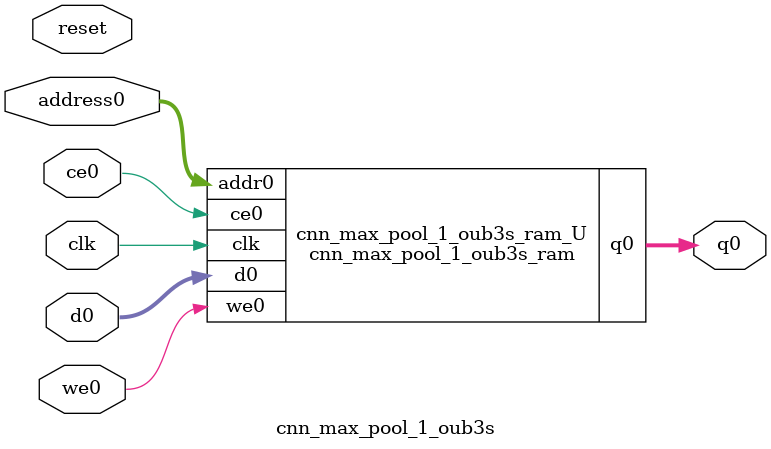
<source format=v>
`timescale 1 ns / 1 ps
module cnn_max_pool_1_oub3s_ram (addr0, ce0, d0, we0, q0,  clk);

parameter DWIDTH = 14;
parameter AWIDTH = 4;
parameter MEM_SIZE = 16;

input[AWIDTH-1:0] addr0;
input ce0;
input[DWIDTH-1:0] d0;
input we0;
output reg[DWIDTH-1:0] q0;
input clk;

(* ram_style = "distributed" *)reg [DWIDTH-1:0] ram[0:MEM_SIZE-1];




always @(posedge clk)  
begin 
    if (ce0) 
    begin
        if (we0) 
        begin 
            ram[addr0] <= d0; 
        end 
        q0 <= ram[addr0];
    end
end


endmodule

`timescale 1 ns / 1 ps
module cnn_max_pool_1_oub3s(
    reset,
    clk,
    address0,
    ce0,
    we0,
    d0,
    q0);

parameter DataWidth = 32'd14;
parameter AddressRange = 32'd16;
parameter AddressWidth = 32'd4;
input reset;
input clk;
input[AddressWidth - 1:0] address0;
input ce0;
input we0;
input[DataWidth - 1:0] d0;
output[DataWidth - 1:0] q0;



cnn_max_pool_1_oub3s_ram cnn_max_pool_1_oub3s_ram_U(
    .clk( clk ),
    .addr0( address0 ),
    .ce0( ce0 ),
    .we0( we0 ),
    .d0( d0 ),
    .q0( q0 ));

endmodule


</source>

+++

» **What is being asked**
Copy verbatim the span of lines that begins with the line holding "input[AWIDTH-1:0] addr0;" and ends at the last line of the records.

» **Expected answer**
input[AWIDTH-1:0] addr0;
input ce0;
input[DWIDTH-1:0] d0;
input we0;
output reg[DWIDTH-1:0] q0;
input clk;

(* ram_style = "distributed" *)reg [DWIDTH-1:0] ram[0:MEM_SIZE-1];




always @(posedge clk)  
begin 
    if (ce0) 
    begin
        if (we0) 
        begin 
            ram[addr0] <= d0; 
        end 
        q0 <= ram[addr0];
    end
end


endmodule

`timescale 1 ns / 1 ps
module cnn_max_pool_1_oub3s(
    reset,
    clk,
    address0,
    ce0,
    we0,
    d0,
    q0);

parameter DataWidth = 32'd14;
parameter AddressRange = 32'd16;
parameter AddressWidth = 32'd4;
input reset;
input clk;
input[AddressWidth - 1:0] address0;
input ce0;
input we0;
input[DataWidth - 1:0] d0;
output[DataWidth - 1:0] q0;



cnn_max_pool_1_oub3s_ram cnn_max_pool_1_oub3s_ram_U(
    .clk( clk ),
    .addr0( address0 ),
    .ce0( ce0 ),
    .we0( we0 ),
    .d0( d0 ),
    .q0( q0 ));

endmodule


</source>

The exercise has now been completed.